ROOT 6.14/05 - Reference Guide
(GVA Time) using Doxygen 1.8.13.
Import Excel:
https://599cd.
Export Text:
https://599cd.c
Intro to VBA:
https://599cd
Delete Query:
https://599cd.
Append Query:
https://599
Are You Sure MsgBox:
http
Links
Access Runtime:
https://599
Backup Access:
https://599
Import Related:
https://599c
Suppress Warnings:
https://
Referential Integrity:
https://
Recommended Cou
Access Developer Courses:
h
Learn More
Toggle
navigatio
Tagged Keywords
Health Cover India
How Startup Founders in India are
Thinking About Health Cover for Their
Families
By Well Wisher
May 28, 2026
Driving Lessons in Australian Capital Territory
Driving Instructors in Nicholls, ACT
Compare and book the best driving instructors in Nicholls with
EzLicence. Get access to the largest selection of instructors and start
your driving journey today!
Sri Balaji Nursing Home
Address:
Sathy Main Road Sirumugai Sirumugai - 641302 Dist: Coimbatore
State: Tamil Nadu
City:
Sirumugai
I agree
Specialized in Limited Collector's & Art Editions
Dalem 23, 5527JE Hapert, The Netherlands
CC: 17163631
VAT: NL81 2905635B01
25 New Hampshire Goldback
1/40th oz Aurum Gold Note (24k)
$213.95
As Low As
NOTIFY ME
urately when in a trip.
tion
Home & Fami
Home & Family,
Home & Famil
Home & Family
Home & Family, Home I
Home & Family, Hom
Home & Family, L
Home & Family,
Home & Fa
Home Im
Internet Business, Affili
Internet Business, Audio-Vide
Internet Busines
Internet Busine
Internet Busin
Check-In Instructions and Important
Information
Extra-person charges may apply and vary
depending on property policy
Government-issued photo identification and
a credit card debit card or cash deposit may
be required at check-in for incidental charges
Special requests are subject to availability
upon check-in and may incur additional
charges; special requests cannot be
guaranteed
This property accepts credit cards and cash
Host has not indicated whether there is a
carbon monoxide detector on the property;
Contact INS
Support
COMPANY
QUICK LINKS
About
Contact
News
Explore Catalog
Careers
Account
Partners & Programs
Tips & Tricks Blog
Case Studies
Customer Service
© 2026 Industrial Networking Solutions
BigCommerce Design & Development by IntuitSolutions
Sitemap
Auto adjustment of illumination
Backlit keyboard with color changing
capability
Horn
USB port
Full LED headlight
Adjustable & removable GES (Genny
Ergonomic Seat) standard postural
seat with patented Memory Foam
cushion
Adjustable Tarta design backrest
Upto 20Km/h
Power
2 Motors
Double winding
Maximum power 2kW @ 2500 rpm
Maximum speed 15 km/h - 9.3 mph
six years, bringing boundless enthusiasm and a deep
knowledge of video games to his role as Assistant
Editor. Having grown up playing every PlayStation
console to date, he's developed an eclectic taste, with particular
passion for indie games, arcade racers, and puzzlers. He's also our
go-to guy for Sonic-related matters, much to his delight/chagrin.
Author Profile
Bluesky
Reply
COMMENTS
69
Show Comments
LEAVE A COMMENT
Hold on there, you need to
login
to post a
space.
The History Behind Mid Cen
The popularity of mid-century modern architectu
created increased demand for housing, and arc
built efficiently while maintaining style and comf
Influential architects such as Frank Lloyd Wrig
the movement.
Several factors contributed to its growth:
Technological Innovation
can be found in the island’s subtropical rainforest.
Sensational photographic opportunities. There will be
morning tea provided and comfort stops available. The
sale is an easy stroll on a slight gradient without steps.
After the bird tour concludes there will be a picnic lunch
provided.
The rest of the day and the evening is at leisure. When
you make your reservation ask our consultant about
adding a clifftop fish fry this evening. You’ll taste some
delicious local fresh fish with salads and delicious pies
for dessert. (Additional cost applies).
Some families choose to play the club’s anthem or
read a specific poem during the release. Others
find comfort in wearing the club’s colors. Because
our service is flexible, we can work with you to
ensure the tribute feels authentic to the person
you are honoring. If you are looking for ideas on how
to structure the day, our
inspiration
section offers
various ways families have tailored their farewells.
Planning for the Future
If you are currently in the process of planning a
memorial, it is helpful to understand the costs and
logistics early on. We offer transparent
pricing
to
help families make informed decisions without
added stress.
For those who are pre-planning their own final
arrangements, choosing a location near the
######
PROBLEM TO WORK ON → Copy the text of every record above word for word, line by line, keeping all spelling and punctuation unchanged.

RESPONSE BELOW →
ROOT 6.14/05 - Reference Guide
(GVA Time) using Doxygen 1.8.13.
Import Excel:
https://599cd.
Export Text:
https://599cd.c
Intro to VBA:
https://599cd
Delete Query:
https://599cd.
Append Query:
https://599
Are You Sure MsgBox:
http
Links
Access Runtime:
https://599
Backup Access:
https://599
Import Related:
https://599c
Suppress Warnings:
https://
Referential Integrity:
https://
Recommended Cou
Access Developer Courses:
h
Learn More
Toggle
navigatio
Tagged Keywords
Health Cover India
How Startup Founders in India are
Thinking About Health Cover for Their
Families
By Well Wisher
May 28, 2026
Driving Lessons in Australian Capital Territory
Driving Instructors in Nicholls, ACT
Compare and book the best driving instructors in Nicholls with
EzLicence. Get access to the largest selection of instructors and start
your driving journey today!
Sri Balaji Nursing Home
Address:
Sathy Main Road Sirumugai Sirumugai - 641302 Dist: Coimbatore
State: Tamil Nadu
City:
Sirumugai
I agree
Specialized in Limited Collector's & Art Editions
Dalem 23, 5527JE Hapert, The Netherlands
CC: 17163631
VAT: NL81 2905635B01
25 New Hampshire Goldback
1/40th oz Aurum Gold Note (24k)
$213.95
As Low As
NOTIFY ME
urately when in a trip.
tion
Home & Fami
Home & Family,
Home & Famil
Home & Family
Home & Family, Home I
Home & Family, Hom
Home & Family, L
Home & Family,
Home & Fa
Home Im
Internet Business, Affili
Internet Business, Audio-Vide
Internet Busines
Internet Busine
Internet Busin
Check-In Instructions and Important
Information
Extra-person charges may apply and vary
depending on property policy
Government-issued photo identification and
a credit card debit card or cash deposit may
be required at check-in for incidental charges
Special requests are subject to availability
upon check-in and may incur additional
charges; special requests cannot be
guaranteed
This property accepts credit cards and cash
Host has not indicated whether there is a
carbon monoxide detector on the property;
Contact INS
Support
COMPANY
QUICK LINKS
About
Contact
News
Explore Catalog
Careers
Account
Partners & Programs
Tips & Tricks Blog
Case Studies
Customer Service
© 2026 Industrial Networking Solutions
BigCommerce Design & Development by IntuitSolutions
Sitemap
Auto adjustment of illumination
Backlit keyboard with color changing
capability
Horn
USB port
Full LED headlight
Adjustable & removable GES (Genny
Ergonomic Seat) standard postural
seat with patented Memory Foam
cushion
Adjustable Tarta design backrest
Upto 20Km/h
Power
2 Motors
Double winding
Maximum power 2kW @ 2500 rpm
Maximum speed 15 km/h - 9.3 mph
six years, bringing boundless enthusiasm and a deep
knowledge of video games to his role as Assistant
Editor. Having grown up playing every PlayStation
console to date, he's developed an eclectic taste, with particular
passion for indie games, arcade racers, and puzzlers. He's also our
go-to guy for Sonic-related matters, much to his delight/chagrin.
Author Profile
Bluesky
Reply
COMMENTS
69
Show Comments
LEAVE A COMMENT
Hold on there, you need to
login
to post a
space.
The History Behind Mid Cen
The popularity of mid-century modern architectu
created increased demand for housing, and arc
built efficiently while maintaining style and comf
Influential architects such as Frank Lloyd Wrig
the movement.
Several factors contributed to its growth:
Technological Innovation
can be found in the island’s subtropical rainforest.
Sensational photographic opportunities. There will be
morning tea provided and comfort stops available. The
sale is an easy stroll on a slight gradient without steps.
After the bird tour concludes there will be a picnic lunch
provided.
The rest of the day and the evening is at leisure. When
you make your reservation ask our consultant about
adding a clifftop fish fry this evening. You’ll taste some
delicious local fresh fish with salads and delicious pies
for dessert. (Additional cost applies).
Some families choose to play the club’s anthem or
read a specific poem during the release. Others
find comfort in wearing the club’s colors. Because
our service is flexible, we can work with you to
ensure the tribute feels authentic to the person
you are honoring. If you are looking for ideas on how
to structure the day, our
inspiration
section offers
various ways families have tailored their farewells.
Planning for the Future
If you are currently in the process of planning a
memorial, it is helpful to understand the costs and
logistics early on. We offer transparent
pricing
to
help families make informed decisions without
added stress.
For those who are pre-planning their own final
arrangements, choosing a location near the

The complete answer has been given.